* GIVEN PASSAGE *
------------

# Object Detection

Object detection networks are used to detect and localize objects within an image or video. These networks can be used in a wide range of applications, such as autonomous vehicles, surveillance systems, object tracking in videos, human-computer interaction, and advanced driver assistance systems. Object detection has become a crucial part of computer vision and has seen significant improvements in recent years, thanks to deep learning.

In [None]:
import torch
import torchvision
from torchvision.models.detection import fasterrcnn_resnet50_fpn
from pycocotools.coco import COCO
import torchvision.transforms as transforms
import numpy as np
from PIL import Image
import matplotlib.pyplot as plt
import cv2
from torchvision.utils import draw_bounding_boxes
from torchvision.transforms.functional import to_pil_image
from torchvision.transforms.functional import pil_to_tensor

First, let's set up some transforms we are going to use on our input image. We need to resize the image and convert it to a torch tensor so that we can pass it to the model. We will also need a separate version of the image, which we keep as a PIL image , so that we can use it to plot the bounding boxes of the items detected by the model.

In [None]:
# This transform resizes the image, and converts it to a tensor to use as an input to the model
transform = transforms.Compose([
    transforms.Resize(800),
    transforms.ToTensor(),
])

# This transform just resizes the image, and keeps it as a PIL image. We will use it for plotting the bounding boxes
resize_transform=transforms.Resize(800)

Next, we need to import the image, ensuring it is converted to RGB format, and then use the transforms we composed in the previous code block to transform the image.


In [None]:
img = Image.open('street_scene.jpg').convert('RGB')
image_for_output=pil_to_tensor(img)

image_for_output=resize_transform(image_for_output)
img_tensor = transform(img).unsqueeze(0)   

img.show()

Next, we download our pretrained model. We will be using `fasterrcnn_resnet50_fpn`, a popular object detection architecture. It is a two-stage object detector that first generates region proposals and then classifies the regions using a convolutional neural network. The ResNet-50 is a deep residual network that has 50 layers and is used as the backbone network to extract features from the image. The FPN (Feature Pyramidal Network) is used to incorporate features from different scales, making the network more robust to objects of different sizes.

Once the model is downloaded, we set it to evaluation mode using the `eval` command, and pass it our image tensor to predict the object bounding boxes.

In [None]:
object_detection_model = fasterrcnn_resnet50_fpn(pretrained=True, progress=False)
object_detection_model.eval()

------------

* SOURCE DATA *
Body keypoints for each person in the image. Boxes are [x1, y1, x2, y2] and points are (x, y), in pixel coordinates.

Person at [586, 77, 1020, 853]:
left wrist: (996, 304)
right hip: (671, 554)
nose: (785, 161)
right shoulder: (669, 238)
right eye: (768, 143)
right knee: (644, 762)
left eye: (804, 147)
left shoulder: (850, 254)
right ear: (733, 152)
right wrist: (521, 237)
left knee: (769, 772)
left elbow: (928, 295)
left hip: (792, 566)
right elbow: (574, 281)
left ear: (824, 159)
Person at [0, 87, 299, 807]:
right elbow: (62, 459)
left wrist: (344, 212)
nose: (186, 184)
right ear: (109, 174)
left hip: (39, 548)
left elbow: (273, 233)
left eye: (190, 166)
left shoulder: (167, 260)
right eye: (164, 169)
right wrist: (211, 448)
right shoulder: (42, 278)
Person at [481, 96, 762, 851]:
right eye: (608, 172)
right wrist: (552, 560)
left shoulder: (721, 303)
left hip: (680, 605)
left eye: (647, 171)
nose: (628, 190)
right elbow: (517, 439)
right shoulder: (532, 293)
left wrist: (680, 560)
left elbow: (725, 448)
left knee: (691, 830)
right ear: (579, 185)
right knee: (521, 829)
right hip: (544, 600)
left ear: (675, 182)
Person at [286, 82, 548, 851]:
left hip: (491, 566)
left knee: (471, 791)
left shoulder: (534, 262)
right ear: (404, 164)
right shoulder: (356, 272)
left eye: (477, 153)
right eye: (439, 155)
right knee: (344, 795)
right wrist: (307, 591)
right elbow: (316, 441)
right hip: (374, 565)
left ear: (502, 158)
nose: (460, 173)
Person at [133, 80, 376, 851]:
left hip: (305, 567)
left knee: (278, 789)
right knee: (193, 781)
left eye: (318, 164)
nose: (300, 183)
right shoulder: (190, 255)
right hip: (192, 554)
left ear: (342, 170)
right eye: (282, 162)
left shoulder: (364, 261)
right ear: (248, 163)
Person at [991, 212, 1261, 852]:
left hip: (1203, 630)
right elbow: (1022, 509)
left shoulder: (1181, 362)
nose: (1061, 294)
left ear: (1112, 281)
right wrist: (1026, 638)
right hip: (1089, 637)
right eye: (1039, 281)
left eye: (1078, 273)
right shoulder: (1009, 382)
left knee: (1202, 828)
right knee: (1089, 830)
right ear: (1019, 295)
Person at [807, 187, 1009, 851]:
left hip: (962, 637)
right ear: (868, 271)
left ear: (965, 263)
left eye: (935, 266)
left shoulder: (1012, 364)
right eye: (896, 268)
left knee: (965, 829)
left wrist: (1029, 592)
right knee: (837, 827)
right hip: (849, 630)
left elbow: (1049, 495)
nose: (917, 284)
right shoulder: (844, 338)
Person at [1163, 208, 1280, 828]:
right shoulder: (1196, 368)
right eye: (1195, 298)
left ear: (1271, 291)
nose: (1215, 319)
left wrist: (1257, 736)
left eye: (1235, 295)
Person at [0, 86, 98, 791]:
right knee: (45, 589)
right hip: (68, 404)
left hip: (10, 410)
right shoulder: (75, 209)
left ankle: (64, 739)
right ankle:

------------

* DIRECTIONS *
• 1. According to the object detection tutorial, what role does the FPN play in the `fasterrcnn_resnet50_fpn` model?
• 2. Pick up the object detection tutorial after its final code line and carry it forward in the same style.

* RESULTS IN ORDER *
• 1. It incorporates features from different scales, which makes the network more robust to objects of different sizes.

• 2.
# Run inference
with torch.no_grad():
    street_preds = object_detection_model(img_tensor)

The model will output a number of boxes around items it thinks are in the image, each with different confidence scores. We can view the confidence scores as follows. Confidence varies between 0 and 1: 

In [None]:
street_preds[0]["scores"]

We are not too interested in objects it predicted with a low confidence, so let's set a threshold of 0.8 to just select the ones it is pretty certain are there:

In [None]:
# get separate bits, over threshold score
street_preds[0]["boxes"] = street_preds[0]["boxes"][street_preds[0]["scores"] > 0.8]
street_preds[0]["labels"] = street_preds[0]["labels"][street_preds[0]["scores"] > 0.8]
street_preds[0]["scores"] = street_preds[0]["scores"][street_preds[0]["scores"] > 0.8]

As usual for a machine learning model, the labels are currently in integer format, so not very human readable!

In [None]:
street_preds[0]["labels"]

We can import the decoder dictionary, and make the labels human readable. We can also format them for display on the image when we visualise it:

In [None]:
annFile='instances_val2017.json'
coco=COCO(annFile)

street_labels = coco.loadCats(street_preds[0]["labels"].numpy())
street_annot_labels = ["{}-{:.2f}".format(label["name"], prob) for label, prob in zip(street_labels, street_preds[0]["scores"].detach().numpy())]

street_labels

Finally, we use the `draw_bounding_boxes` method from `torchvision.utils` to plot the bounding boxes on the image, and display it.

In [None]:
street_output = draw_bounding_boxes(image=image_for_output,
                             boxes=street_preds[0]["boxes"],
                             labels=street_annot_labels,
                             colors=["red" if label["name"]=="person" else "green" for label in street_labels],
                             width=2
                            )

to_pil_image(street_output)